医療分野で患者情報やAI技術の利活用は今後急速に進むだろう。国の施策としての医療DXを改めて整理し、識者の論点から見えてくる課題を検証してみる。 (編集部)
「経済財政運営と改革の基本方針(骨太方針)2022」(2022年6月7日)(https://www5.cao.go.jp/keizai-shimon/kaigi/cabinet/2022/2022_basicpolicies_ja.pdf)で列挙された医療DX関連の施策は(1)全国医療情報プラットフォームの創設、(2)電子カルテ情報の標準化等、(3)診療報酬改定DX─の3点。これを行政と医療界、医学界、産業界が「一丸となって進める」とされた。
昨年10月には政府の医療DX対策本部が発足、今年6月の骨太方針の前に「医療DXの推進に関する工程表」を決定する運びとなっている。
今年3月8日にはその骨子が公表された(https://public-comment.e-gov.go.jp/servlet/PcmFileDownload?seqNo=0000250052)。主なポイントは以下の通り。
○2024年秋の健康保険証の廃止を目指す
○生活保護(医療扶助)でのオンライン資格確認を2023年度中に導入
○電子カルテ情報共有サービスを構築し、3文書・6情報の共有から順次対象を拡大
○検査結果はPHRとして患者本人がマイナポータルを通じて確認できる仕組みを構築
○標準規格に準拠したクラウドベースの電子カルテを整備
○自治体、介護事業者と情報共有できる仕組みを構築(予防接種、介護保険など)
○診療報酬の算定・患者の窓口負担計算のための共通算定モジュールの開発・提供
○標準型電子カルテの提供で医療機関のシステムを抜本的にシステムモダン化
○全国医療情報プラットフォーム、診療報酬改定DXの業務を担う実施主体として、既存の組織に機能を追加することを念頭に速やかに検討し、措置
医療DXの成否の鍵は電子カルテ情報共有サービスの構築にある。
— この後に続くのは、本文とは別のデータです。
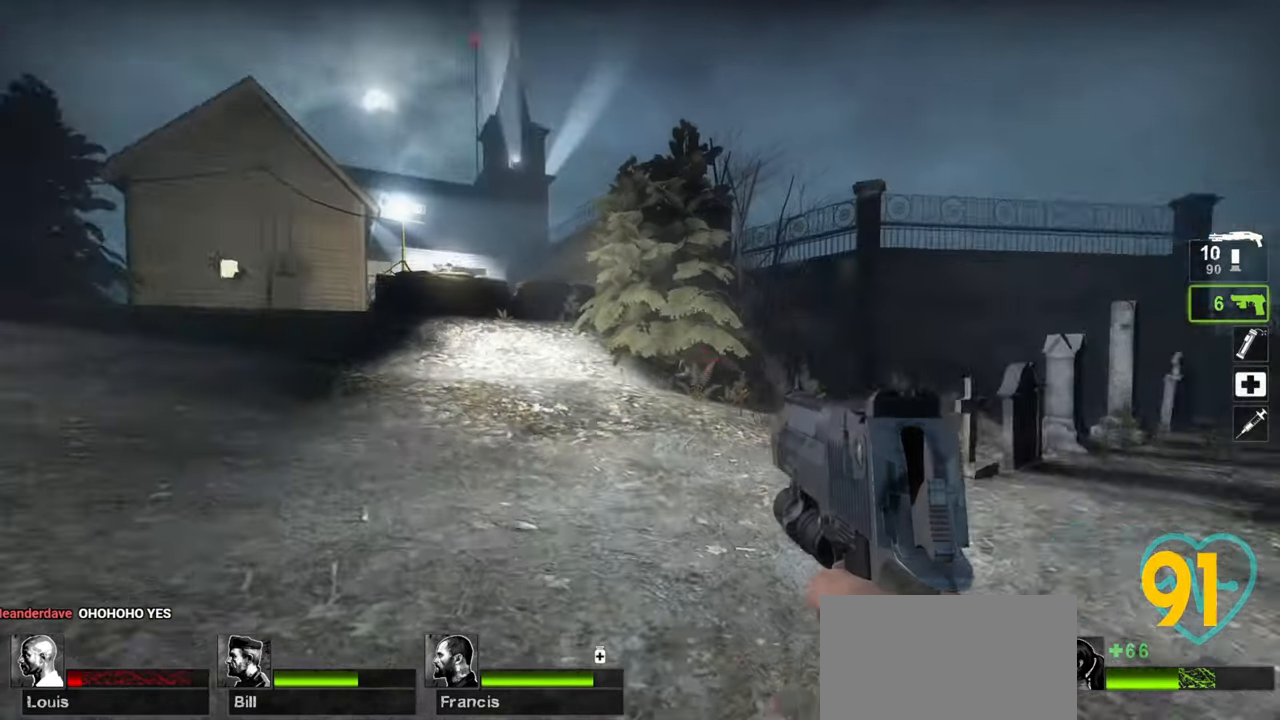
{"keys": ["a", "w"], "mouse": [], "mouse_move": "right", "events": []}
1980年代以来、数十年にわたり標準化が実現できなかったわが国の電子カルテ・レセプト電算処理システムが、今回は標準化できるのか。しかしその推進体制は、工程表骨子でははっきりしない。
サイバーセキュリティ対策は、工程表骨子に文言は見当たらないものの、全国医療情報ネットワークを安全な情報インフラとするためには欠かすことのできない視点である。大規模通信障害への対応なども含め、医療機関への支援策や国としての体制が求められる。
マイナンバーカードと健康保険証の一体化問題も、医療DXの“躓きの石”としてはならない。様々な事情でマイナンバーカードを持てない住民への対応が進められていると聞くが、健康保険証の廃止が被保険者の受診機会を奪ってはならない。医療機関に課せられたオンライン資格確認の義務化は無効であるとの訴訟の行方も、注視していく必要がある。